(Data items)

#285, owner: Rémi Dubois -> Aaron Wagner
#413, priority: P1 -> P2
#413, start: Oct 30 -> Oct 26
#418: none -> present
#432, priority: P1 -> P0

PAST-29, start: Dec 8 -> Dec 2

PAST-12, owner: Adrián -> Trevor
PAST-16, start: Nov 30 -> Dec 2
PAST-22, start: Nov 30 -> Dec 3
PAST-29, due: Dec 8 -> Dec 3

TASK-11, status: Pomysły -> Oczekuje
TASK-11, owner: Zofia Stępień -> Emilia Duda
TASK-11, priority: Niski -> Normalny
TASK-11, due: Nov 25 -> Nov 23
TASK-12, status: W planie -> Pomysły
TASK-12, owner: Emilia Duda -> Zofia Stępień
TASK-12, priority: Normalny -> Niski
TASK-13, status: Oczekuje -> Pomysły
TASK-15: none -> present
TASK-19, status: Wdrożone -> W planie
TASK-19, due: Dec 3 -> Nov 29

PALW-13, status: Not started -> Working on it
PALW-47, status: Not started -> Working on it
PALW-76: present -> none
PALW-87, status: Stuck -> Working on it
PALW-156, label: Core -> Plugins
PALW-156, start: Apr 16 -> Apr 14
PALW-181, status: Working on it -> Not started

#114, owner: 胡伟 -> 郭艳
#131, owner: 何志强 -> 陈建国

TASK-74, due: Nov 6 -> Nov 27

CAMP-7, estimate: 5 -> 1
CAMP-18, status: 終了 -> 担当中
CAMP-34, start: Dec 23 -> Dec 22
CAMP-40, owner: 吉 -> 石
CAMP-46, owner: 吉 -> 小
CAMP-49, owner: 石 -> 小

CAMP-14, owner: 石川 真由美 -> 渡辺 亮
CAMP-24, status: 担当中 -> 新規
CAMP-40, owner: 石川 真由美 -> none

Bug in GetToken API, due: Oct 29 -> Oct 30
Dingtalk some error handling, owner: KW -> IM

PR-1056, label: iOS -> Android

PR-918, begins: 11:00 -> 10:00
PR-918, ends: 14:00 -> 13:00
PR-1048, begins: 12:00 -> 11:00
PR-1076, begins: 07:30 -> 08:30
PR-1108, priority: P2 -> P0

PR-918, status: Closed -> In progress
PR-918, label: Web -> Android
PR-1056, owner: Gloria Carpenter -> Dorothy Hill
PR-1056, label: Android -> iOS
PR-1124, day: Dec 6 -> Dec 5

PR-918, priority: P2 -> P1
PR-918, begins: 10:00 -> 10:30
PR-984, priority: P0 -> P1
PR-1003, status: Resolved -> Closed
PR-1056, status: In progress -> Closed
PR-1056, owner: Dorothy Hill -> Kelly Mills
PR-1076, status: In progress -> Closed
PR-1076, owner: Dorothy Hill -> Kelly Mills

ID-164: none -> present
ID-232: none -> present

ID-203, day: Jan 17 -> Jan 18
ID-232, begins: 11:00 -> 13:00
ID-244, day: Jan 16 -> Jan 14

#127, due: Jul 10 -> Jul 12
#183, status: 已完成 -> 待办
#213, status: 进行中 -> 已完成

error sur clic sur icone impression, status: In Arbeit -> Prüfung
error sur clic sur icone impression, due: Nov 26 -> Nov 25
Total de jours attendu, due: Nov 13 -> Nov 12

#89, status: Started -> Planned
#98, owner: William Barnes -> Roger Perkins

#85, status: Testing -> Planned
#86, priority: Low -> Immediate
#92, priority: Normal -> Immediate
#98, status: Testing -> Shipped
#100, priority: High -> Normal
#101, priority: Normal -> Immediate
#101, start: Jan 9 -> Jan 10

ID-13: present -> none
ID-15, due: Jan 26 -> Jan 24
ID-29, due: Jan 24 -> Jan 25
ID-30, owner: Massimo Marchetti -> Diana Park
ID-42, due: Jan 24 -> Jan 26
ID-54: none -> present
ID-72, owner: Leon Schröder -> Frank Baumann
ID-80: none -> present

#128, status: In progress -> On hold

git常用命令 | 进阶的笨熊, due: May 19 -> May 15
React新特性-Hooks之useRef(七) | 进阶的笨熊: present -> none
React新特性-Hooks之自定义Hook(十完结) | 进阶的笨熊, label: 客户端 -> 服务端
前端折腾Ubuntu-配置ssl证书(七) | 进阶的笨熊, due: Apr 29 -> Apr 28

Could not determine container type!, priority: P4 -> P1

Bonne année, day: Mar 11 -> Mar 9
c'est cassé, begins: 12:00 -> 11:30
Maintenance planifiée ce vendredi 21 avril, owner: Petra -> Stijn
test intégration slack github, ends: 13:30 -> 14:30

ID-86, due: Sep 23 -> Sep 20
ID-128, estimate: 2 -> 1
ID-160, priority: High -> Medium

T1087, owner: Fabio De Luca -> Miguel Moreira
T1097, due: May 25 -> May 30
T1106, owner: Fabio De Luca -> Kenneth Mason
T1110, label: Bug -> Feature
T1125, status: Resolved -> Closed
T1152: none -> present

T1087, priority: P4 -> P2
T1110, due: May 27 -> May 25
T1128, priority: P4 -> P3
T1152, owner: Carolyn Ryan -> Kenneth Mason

**What you are asked to do:** Only the lines above from the one with "TASK-11, status: Pomysły -> Oczekuje" through the one with "TASK-19, due: Dec 3 -> Nov 29" should be duplicated, character for character.

**Completed task:**
TASK-11, status: Pomysły -> Oczekuje
TASK-11, owner: Zofia Stępień -> Emilia Duda
TASK-11, priority: Niski -> Normalny
TASK-11, due: Nov 25 -> Nov 23
TASK-12, status: W planie -> Pomysły
TASK-12, owner: Emilia Duda -> Zofia Stępień
TASK-12, priority: Normalny -> Niski
TASK-13, status: Oczekuje -> Pomysły
TASK-15: none -> present
TASK-19, status: Wdrożone -> W planie
TASK-19, due: Dec 3 -> Nov 29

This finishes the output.